The Social Security Corporation (SSC), in coordination with the government, initiated a number of programs to support workers in most affected sectors and their employers, including the relief program “Estidama,” launched in December 2020 to subsidize the salaries of workers in the sectors most affected by COVID.
Even while Jordan’s economy struggles, international metrics indicate Jordan’s investment regulatory environment is improving. Jordan was selected as one of the top three most improved business climates in the World Bank’s “Doing Business Report 2020,” jumping 29 places from 104 to 75. Jordan advanced 33 points in the simplified tax services index for implementing an electronic filing and payment system for labor taxes. In ease of getting credit, Jordan ranked on par with the United States and Australia. Despite this progress, many investors complain the business environment continues to be challenging due to excessive red tape, shifting interpretations of laws and regulations, difficulties starting and exiting businesses, and other factors.
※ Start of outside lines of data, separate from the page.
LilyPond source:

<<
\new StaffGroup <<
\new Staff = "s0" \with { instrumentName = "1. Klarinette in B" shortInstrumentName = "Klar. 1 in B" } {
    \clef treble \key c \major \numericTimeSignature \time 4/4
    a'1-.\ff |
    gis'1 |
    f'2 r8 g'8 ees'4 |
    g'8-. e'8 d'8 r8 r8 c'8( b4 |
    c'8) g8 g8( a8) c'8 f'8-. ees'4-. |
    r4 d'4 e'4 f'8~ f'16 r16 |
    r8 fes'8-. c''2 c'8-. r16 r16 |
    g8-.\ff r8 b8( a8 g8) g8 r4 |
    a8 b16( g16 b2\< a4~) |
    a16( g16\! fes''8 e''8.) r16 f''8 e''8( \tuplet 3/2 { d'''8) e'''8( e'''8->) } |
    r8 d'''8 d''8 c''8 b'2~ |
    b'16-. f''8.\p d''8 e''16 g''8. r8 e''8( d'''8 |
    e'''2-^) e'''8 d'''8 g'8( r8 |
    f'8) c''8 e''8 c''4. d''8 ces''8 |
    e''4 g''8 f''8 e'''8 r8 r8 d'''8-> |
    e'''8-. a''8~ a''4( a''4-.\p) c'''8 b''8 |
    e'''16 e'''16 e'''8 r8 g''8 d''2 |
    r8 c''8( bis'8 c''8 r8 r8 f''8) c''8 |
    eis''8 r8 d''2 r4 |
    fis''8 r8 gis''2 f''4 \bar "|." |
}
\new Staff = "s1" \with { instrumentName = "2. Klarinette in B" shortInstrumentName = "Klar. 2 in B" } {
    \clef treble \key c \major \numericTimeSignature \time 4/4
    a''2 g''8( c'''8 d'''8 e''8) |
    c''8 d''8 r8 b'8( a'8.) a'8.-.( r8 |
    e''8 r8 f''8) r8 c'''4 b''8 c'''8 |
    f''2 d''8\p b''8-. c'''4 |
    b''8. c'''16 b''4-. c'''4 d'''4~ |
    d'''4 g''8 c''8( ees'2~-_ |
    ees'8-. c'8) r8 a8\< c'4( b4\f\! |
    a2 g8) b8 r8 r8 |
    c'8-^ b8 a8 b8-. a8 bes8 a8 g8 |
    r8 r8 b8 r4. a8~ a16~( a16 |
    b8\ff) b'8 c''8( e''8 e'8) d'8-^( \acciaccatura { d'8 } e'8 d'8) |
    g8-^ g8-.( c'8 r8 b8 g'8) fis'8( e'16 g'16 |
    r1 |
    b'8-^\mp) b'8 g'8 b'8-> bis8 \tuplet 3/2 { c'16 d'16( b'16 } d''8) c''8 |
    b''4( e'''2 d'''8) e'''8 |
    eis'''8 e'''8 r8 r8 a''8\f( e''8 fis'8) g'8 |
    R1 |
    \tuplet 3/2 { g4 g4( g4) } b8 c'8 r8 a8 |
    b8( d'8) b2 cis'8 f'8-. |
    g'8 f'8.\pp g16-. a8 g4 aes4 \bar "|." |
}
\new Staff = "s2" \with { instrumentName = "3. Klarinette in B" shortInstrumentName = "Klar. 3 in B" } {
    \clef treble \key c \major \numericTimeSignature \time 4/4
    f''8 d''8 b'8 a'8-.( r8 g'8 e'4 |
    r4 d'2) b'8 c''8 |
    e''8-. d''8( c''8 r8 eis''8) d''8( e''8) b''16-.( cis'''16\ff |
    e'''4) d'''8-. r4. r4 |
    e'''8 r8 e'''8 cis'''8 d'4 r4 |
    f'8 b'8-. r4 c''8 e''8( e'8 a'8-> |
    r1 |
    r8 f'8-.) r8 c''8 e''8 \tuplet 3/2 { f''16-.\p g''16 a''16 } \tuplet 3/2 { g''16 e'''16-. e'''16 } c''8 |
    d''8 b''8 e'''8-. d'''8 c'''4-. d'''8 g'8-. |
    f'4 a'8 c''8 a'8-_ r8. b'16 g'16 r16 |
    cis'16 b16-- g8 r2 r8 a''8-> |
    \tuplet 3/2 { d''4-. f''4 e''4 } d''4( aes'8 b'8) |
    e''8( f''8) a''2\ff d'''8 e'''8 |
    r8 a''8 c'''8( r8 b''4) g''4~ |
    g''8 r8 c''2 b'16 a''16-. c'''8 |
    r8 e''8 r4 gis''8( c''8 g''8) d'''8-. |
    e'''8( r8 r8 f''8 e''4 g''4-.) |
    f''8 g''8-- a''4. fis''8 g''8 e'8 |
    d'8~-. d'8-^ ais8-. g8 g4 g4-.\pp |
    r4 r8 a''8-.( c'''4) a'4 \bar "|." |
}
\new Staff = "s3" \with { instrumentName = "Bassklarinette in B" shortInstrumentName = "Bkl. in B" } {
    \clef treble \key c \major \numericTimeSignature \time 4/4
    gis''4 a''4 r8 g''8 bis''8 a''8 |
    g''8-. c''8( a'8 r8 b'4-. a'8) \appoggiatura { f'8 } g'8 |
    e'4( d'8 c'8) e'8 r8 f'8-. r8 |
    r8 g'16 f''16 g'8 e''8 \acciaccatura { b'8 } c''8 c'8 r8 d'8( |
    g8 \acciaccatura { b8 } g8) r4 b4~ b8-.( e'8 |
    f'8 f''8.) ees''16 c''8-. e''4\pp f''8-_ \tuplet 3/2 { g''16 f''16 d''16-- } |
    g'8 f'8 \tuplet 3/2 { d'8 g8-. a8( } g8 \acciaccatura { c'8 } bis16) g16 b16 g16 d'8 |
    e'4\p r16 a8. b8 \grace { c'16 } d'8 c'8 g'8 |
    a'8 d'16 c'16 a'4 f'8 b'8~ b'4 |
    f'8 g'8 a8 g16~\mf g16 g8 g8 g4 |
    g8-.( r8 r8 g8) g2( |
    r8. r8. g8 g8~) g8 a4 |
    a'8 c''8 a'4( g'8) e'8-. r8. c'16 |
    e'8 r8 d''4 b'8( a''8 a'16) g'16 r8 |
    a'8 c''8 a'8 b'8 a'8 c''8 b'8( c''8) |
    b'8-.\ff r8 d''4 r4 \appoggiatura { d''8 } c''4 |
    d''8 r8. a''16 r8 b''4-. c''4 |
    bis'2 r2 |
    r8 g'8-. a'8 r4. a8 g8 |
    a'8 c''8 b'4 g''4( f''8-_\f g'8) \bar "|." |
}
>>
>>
The Jordanian Investment Law grants equal treatment to local and foreign investors and incentivizes investments in industry, agriculture, tourism, hospitals, transportation, energy, and water distribution. In December 2020, the government submitted amendments to address loopholes related to tax breaks; the proposal is now awaiting parliamentary approval. The ongoing process to rationalize the tax structure and close tax loopholes may reduce incentives offered to foreign investors.
In January 2020, the Jordan Investment Commission (JIC) implemented an investor grievances bylaw which enables investors to file complaints concerning decisions issued by government agencies. Jordan also endorsed a new Public Private Partnership Law in 2020 to support the government’s commitment to broadening the utilization of the public-private partnerships and encouraging the private sector to play a larger role in overall economic activity.
Despite the pandemic, Foreign Direct Investment dropped only by 1.8 percent to JD 390 million ($551 million, equivalent to 1.7 percent of GDP) in the first three quarters of 2020 compared to the same period in 2019.